O Governo incumbiu esta quinta-feira a nova administração da Caixa Geral de Depósitos (CGD) de fazer uma "auditoria independente" aos atos de gestão do banco "praticados a partir de 2000".

"A forma de conter essa perturbação passa claramente por dar este sinal do Governo de que aquilo que é o passado da CGD possa ser analisado neste momento de transição", vincou Centeno, na conferência de imprensa que se seguiu à reunião do Conselho de Ministros.

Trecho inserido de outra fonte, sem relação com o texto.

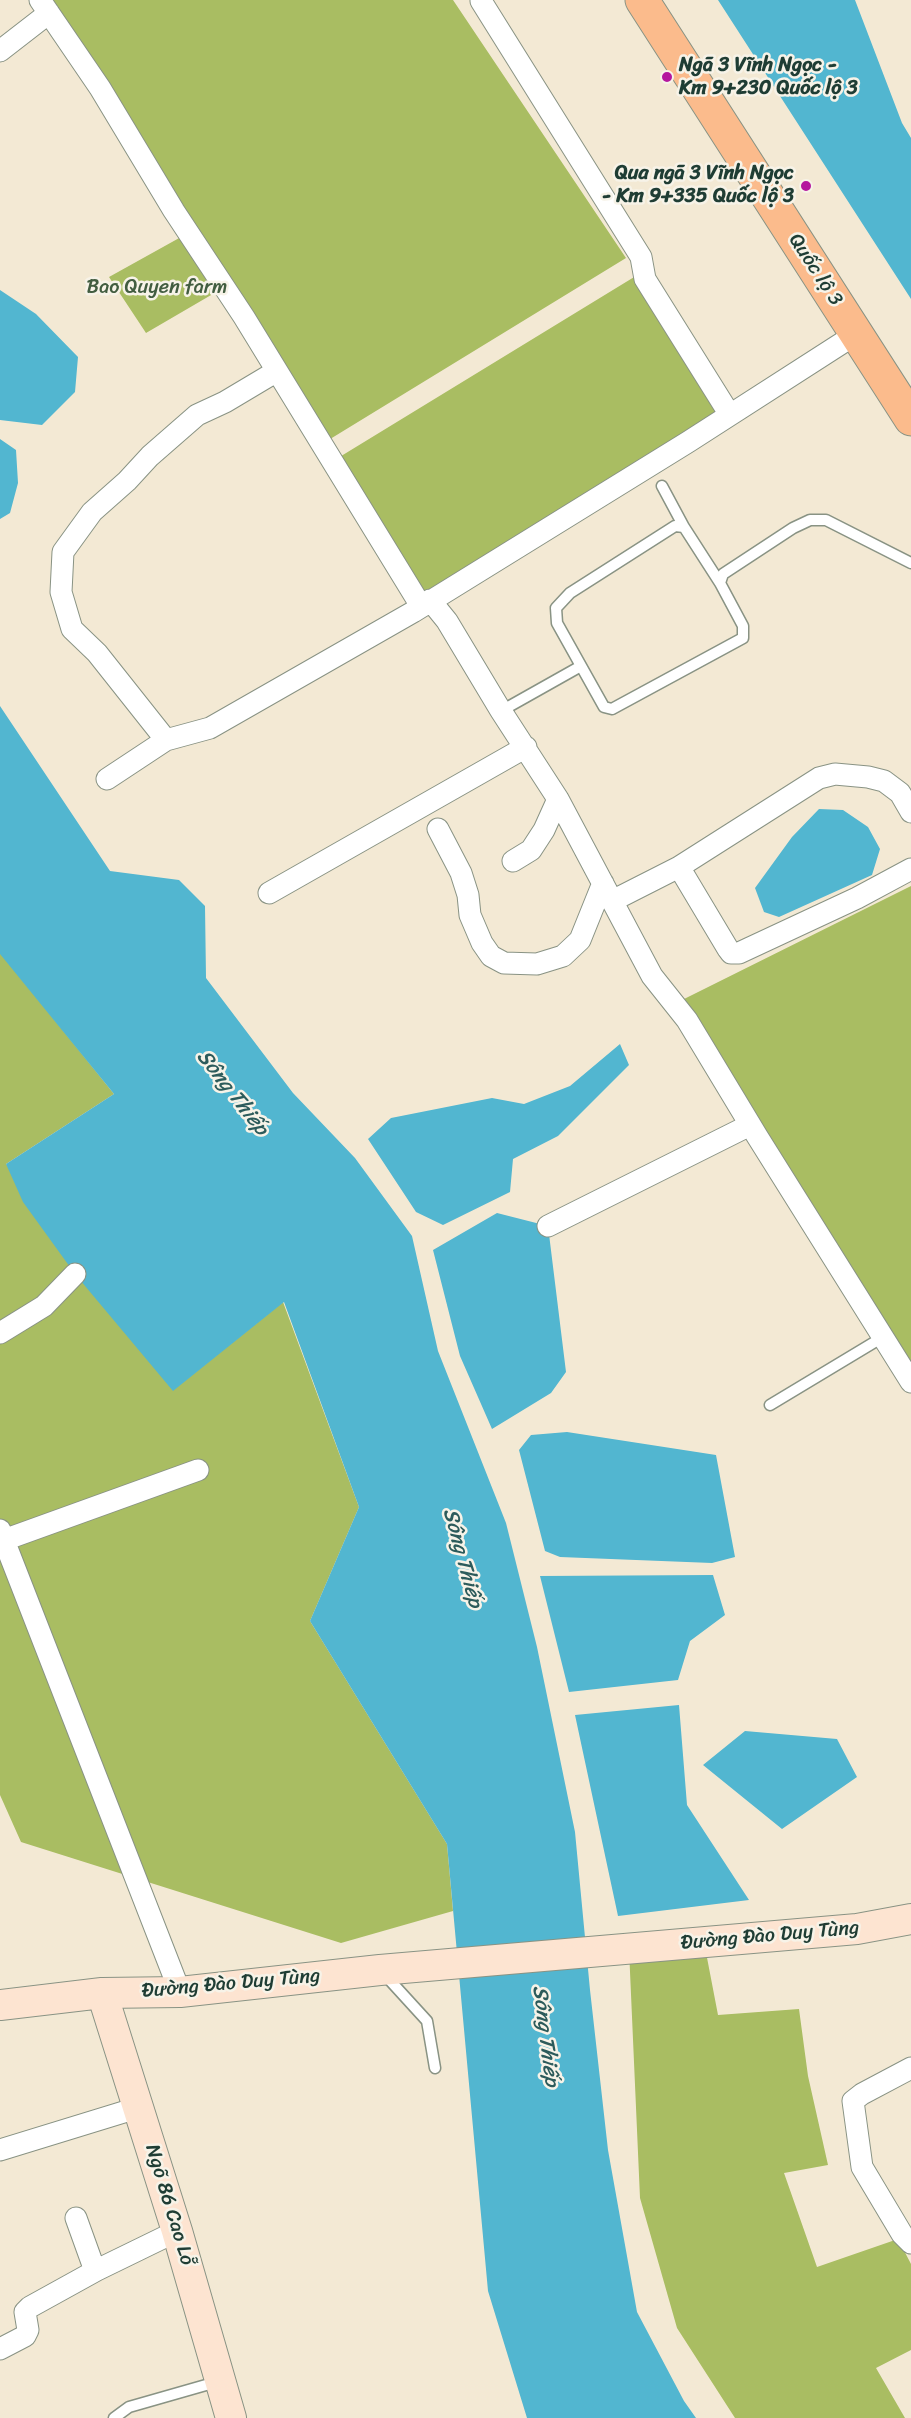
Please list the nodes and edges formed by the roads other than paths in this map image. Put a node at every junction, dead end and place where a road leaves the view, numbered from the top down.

O governante falava depois de ter anunciado que o Executivo incumbiu a nova administração da CGD de abrir o processo de uma "auditoria independente" aos atos de gestão do banco "praticados a partir de 2000".

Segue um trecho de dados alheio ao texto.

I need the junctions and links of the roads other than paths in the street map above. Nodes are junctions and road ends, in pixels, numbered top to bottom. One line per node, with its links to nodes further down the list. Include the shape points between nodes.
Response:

O ministro das Finanças disse esperar que a auditoria independente que vai ser pedida à Caixa Geral de Depósitos (CGD) possa esclarecer dúvidas e travar a "perturbação" sobre o banco. O ministro nunca citou diretamente a antiga titular da pasta das Finanças, mas no comunicado do Conselho de Ministros é realçado que "membros do governo anterior, nomeadamente a ex-ministra das Finanças [Maria Luís Albuquerque], suscitaram dúvidas sobre a legalidade de atos de gestão praticados até 2015, relativamente aos quais nunca solicitaram informação adicional", cita a Lusa.

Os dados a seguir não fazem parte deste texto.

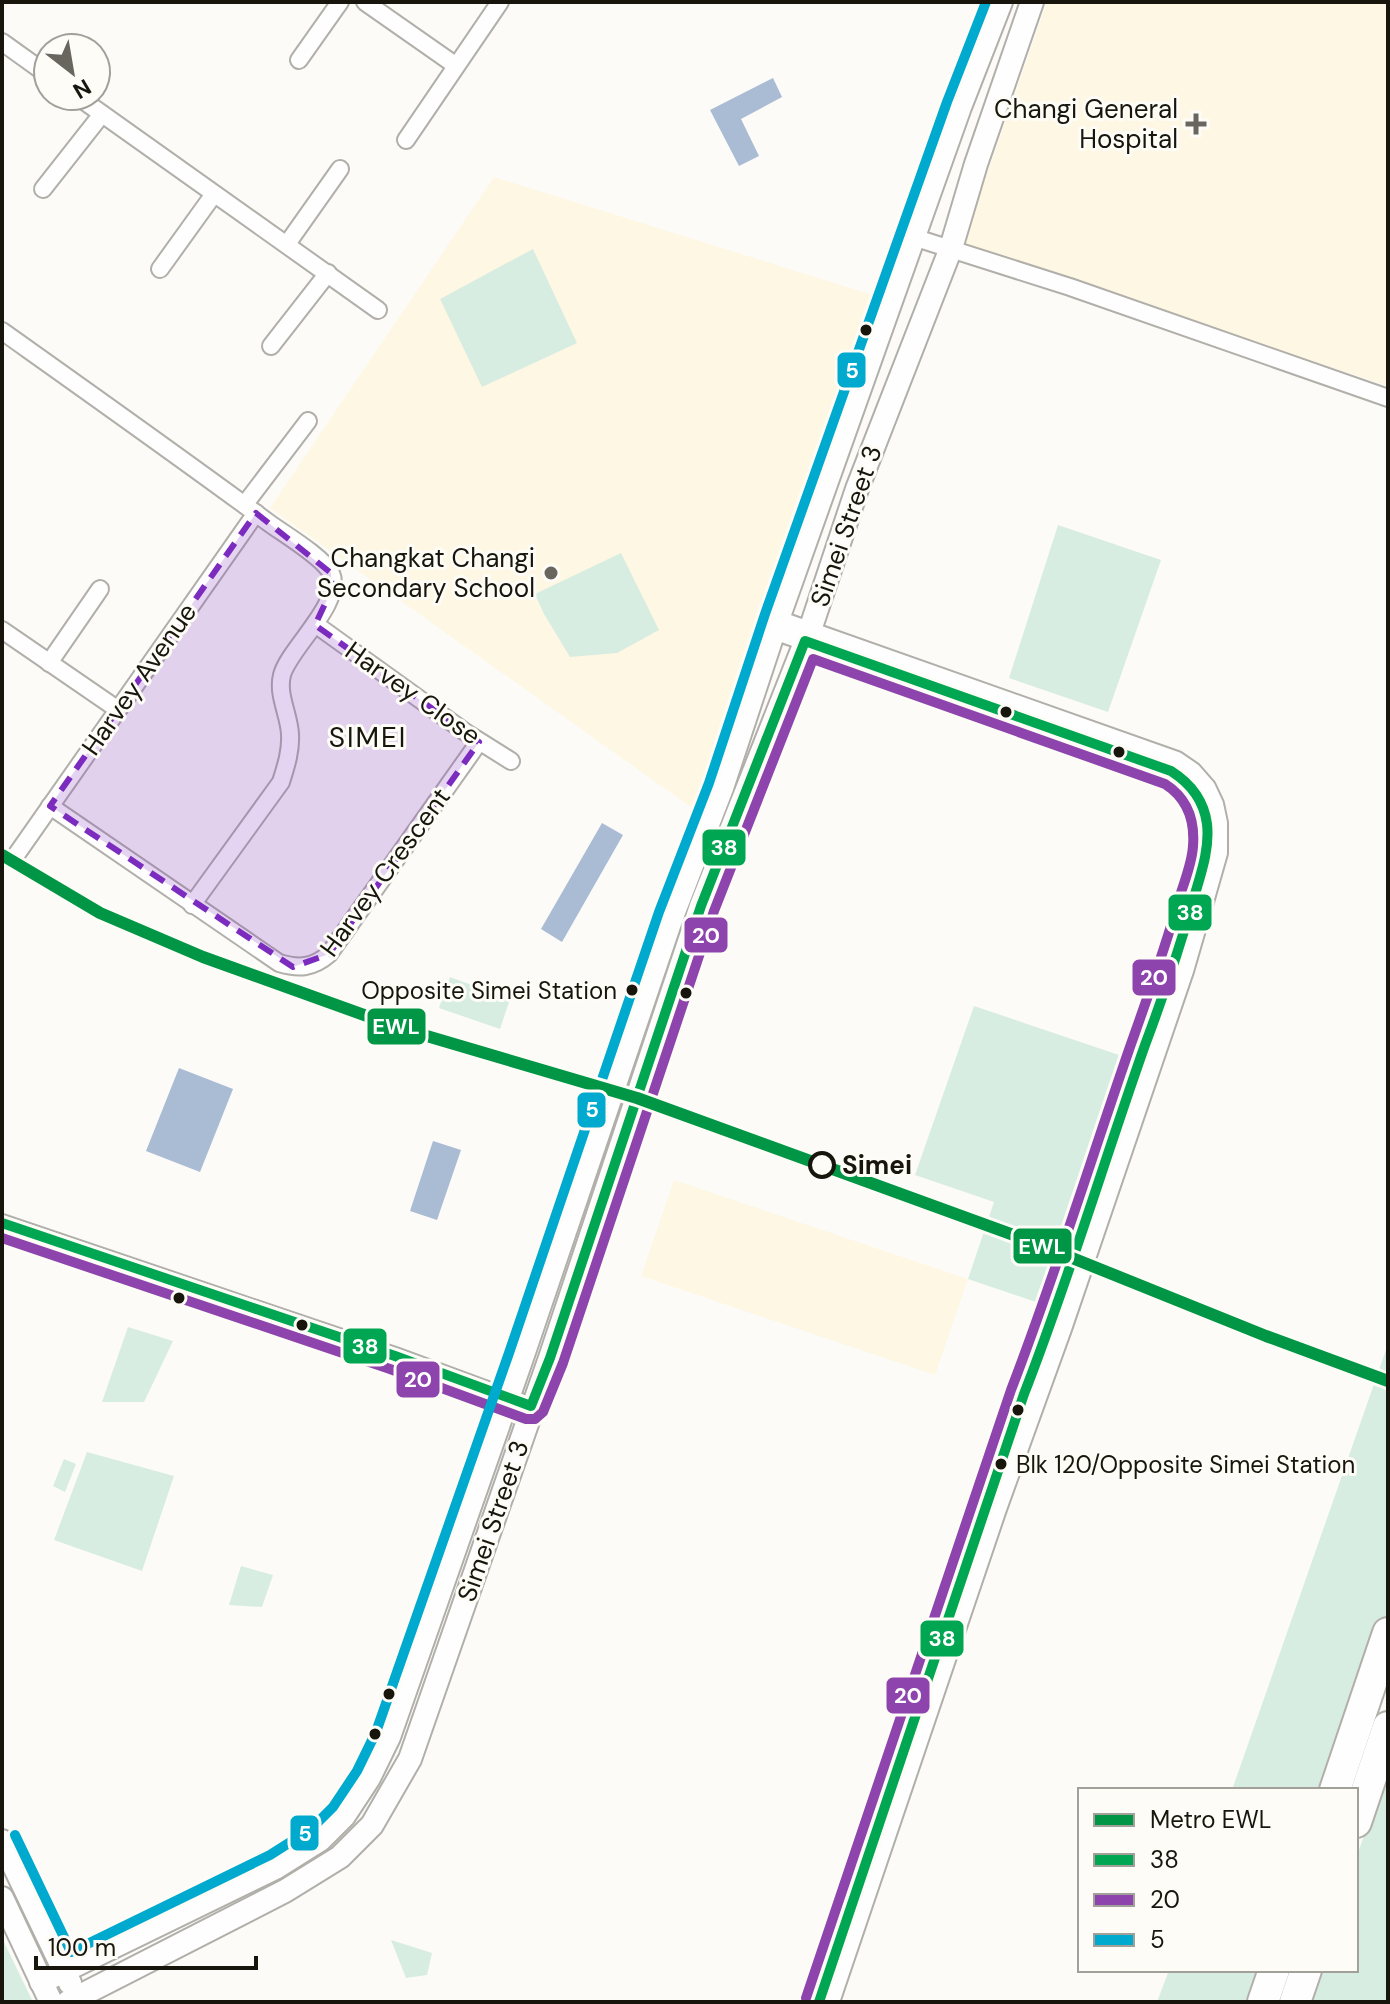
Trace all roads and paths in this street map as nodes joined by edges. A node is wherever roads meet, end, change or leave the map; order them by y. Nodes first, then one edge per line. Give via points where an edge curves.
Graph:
1 (340, 2) edge
2 (365, 2) edge
3 (500, 2) edge
4 (1001, 2) edge
5 (1032, 2) edge
6 (2, 42) edge
7 (299, 60) dead end
8 (32, 64) edge
9 (455, 65) junction
10 (99, 112) edge
11 (102, 114) junction
12 (406, 140) dead end
13 (976, 164) junction
14 (340, 169) dead end
15 (938, 171) junction
16 (43, 189) dead end
17 (214, 194) junction
18 (913, 237) junction
19 (287, 244) junction
20 (951, 248) junction
21 (160, 269) dead end
22 (328, 273) junction
23 (378, 310) dead end
24 (2, 331) edge
25 (271, 346) dead end
26 (1388, 398) edge
27 (308, 421) dead end
28 (251, 509) junction
29 (100, 589) dead end
30 (315, 624) junction
31 (776, 625) junction
32 (3, 631) edge
33 (808, 636) junction
34 (49, 663) junction
35 (117, 709) junction
36 (479, 742) junction
37 (511, 761) dead end
38 (50, 806) junction
39 (14, 858) dead end
40 (192, 905) junction
41 (2, 1223) edge
42 (507, 1397) junction
43 (531, 1406) junction
44 (1388, 1633) edge
45 (1388, 1727) edge
46 (1336, 1788) edge
47 (1358, 1816) edge
48 (2, 1841) edge
49 (2, 1898) edge
50 (64, 1971) junction
51 (1273, 1972) edge
52 (1305, 1972) edge
53 (46, 1992) edge
54 (75, 2000) edge
55 (819, 2002) edge
56 (831, 2002) edge
57 (1263, 2002) edge
58 (1295, 2002) edge

1 - 7 street
2 - 9 street
3 - 9 street
4 - 15 main road, Simei Street 3
5 - 13 main road, Simei Street 3
6 - 8 street
9 - 12 street
10 - 11 street
11 - 16 street
11 - 17 street
13 - 15 main road via 956,175
13 - 20 main road, Simei Street 3
14 - 19 street
15 - 18 main road, Simei Street 3
17 - 19 street
17 - 21 street
18 - 20 street
18 - 31 main road, Simei Street 3
19 - 22 street
20 - 26 street
20 - 33 main road, Simei Street 3 via 857,489
22 - 23 street
22 - 25 street
24 - 28 street
27 - 28 street, Harvey Avenue
28 - 30 street via 331,573 332,589
28 - 35 street, Harvey Avenue
29 - 34 street
30 - 36 street, Harvey Close
30 - 40 street via 282,672 280,691 290,733 281,782
31 - 33 street
31 - 42 main road, Simei Street 3
32 - 34 street
33 - 43 main road, Simei Street 3 via 701,906
33 - 55 street via 1171,771 1196,794 1207,824 1207,851 1174,968
33 - 56 street via 1177,760 1207,787 1219,823 1219,853 1185,971
34 - 35 street
35 - 38 street, Harvey Avenue
36 - 37 street, Harvey Close
36 - 40 street, Harvey Crescent via 319,963 279,963
38 - 39 street, Harvey Avenue
38 - 40 street, Harvey Crescent
41 - 42 street
42 - 43 street
42 - 50 main road, Simei Street 3 via 389,1737 344,1816 320,1840 279,1866
43 - 54 main road, Simei Street 3 via 410,1759 372,1825 340,1857 285,1891
44 - 46 highway
45 - 47 highway
48 - 50 main road
49 - 53 main road
50 - 53 main road, Simei Street 3
50 - 54 main road
51 - 57 highway
52 - 58 highway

"A Caixa não pode ser instrumento partidário. É uma empresa que funciona num mercado muito competitivo e todos temos de contribuir para a garantia de que a Caixa é um banco sólido, supervisionado", prosseguiu Mário Centeno.

O titular da pasta das Finanças realçou que a auditoria será pedida "não obstante" os vários mecanismos de controlo existentes a nível de regulação e supervisão não só de entidades portuguesas mas também de organismos europeus.

"Este processo será articulado dentro da CGD pela nova administração da forma mais natural. As auditorias são processos naturais na vida das empresas, em particular com a relevância económica e financeira das que operam no sistema bancário", acrescentou ainda o ministro das Finanças.

O que pensa a direita da auditoria

A direita mostrou-se muito crítica do pedido do Governo à administração da Caixa para avançar com a auditoria independente. 

"É muito estranho e creio que condenável do ponto de vista democrático que o Governo tenha hoje tomado uma decisão que os partidos que o suportam inviabilizaram no parlamento, com uma 'nuance': é que uma auditoria promovida pelo parlamento, é promovida por uma entidade, por um órgão de soberania que não tem uma tutela direta na CDG", afirmou o líder parlamentar do PSD, Luís Montenegro, durante uma conferência de imprensa da Assembleia da República.

Por seu turno, o líder parlamentar do CDS-PP classificou como "manobra oportunística" esta decisão do Governo. 

Nuno Magalhães disse ainda que esta decisão é mais uma prova de que o PS e o Governo não querem saber o que se passou na Caixa. "Auditar-se a si próprio, acho que não há melhor imagem para se perceber aquilo que se quer saber, que é rigorosamente nada neste caso", sublinhou.